#### [PAGE]
I'm afraid I need to resurrect this bad boy...

 

 

Ok: Here we go.

 

What we have is:

 

A circular screen surrounding the audience who are in the middle. Action takes place all the way around them. The screen is 8m Radius, so that's 50m (ish) circumference and 4m high. Like a fat cylinder. This is to be covered with the same image repeated 4 times from 4 projectors. So far, so easy. (Except it's a bit big, but we can work with that.)

 

My problem is thus: The difference in throw distance from the nearest part of each screen to the projector, and the furthest part is going to be almost 2.3 metres, over a 11-metre wide image. I can't see how the hell I'm going to be able to get any kind of sharp focus on the damn things using normal LCD or DLP projectors. So, is there anything that I can do? Is there any kind of lens trickery that can be done to get this thing to focus? Or am I going to have to use a big CRT projector? (Not used them before..I understand lens line-up is an art.) Or do you reckon if I get the focal point in the middle it'll be acceptable?

#### [DIRECTIVE]
Please list every measurement in meters that the post about the circular projection screen gives, along with what each one describes. The listing after this comes from a different source than the post.

#### [INFORMATION GIVEN]

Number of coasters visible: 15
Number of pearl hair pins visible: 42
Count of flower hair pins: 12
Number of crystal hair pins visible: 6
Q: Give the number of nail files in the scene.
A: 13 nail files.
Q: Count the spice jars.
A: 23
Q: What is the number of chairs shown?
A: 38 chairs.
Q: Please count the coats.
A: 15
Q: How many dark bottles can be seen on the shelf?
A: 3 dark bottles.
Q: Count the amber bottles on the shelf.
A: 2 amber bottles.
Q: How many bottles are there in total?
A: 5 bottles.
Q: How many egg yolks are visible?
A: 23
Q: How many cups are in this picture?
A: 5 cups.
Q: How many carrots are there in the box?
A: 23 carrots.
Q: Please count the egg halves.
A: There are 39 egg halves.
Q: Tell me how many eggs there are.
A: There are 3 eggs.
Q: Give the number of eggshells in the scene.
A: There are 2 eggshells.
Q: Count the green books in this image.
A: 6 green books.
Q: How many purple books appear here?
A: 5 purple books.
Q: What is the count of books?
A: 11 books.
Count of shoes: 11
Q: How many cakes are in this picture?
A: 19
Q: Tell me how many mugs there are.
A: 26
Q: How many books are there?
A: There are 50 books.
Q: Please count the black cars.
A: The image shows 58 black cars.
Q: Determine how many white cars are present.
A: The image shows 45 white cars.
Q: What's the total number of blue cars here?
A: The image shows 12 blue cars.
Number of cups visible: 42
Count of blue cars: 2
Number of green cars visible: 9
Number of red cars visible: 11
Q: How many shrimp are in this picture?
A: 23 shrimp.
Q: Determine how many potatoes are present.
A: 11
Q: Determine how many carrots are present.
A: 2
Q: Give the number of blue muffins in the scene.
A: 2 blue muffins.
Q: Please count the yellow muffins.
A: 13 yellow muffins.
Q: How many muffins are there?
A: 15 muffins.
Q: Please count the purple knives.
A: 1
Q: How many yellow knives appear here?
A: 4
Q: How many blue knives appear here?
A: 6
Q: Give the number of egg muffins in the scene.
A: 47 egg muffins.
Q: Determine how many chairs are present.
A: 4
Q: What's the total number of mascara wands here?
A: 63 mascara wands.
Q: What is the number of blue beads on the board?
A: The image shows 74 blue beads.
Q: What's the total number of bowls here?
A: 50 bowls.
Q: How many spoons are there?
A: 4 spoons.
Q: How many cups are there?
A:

#### [THE RESULT]
- 8m: the radius of the screen
- 50m (ish): the circumference of the screen
- 4m: the height of the screen
- almost 2.3 metres: the difference in throw distance from the nearest to the furthest part of each screen
- 11 metres: the width of the image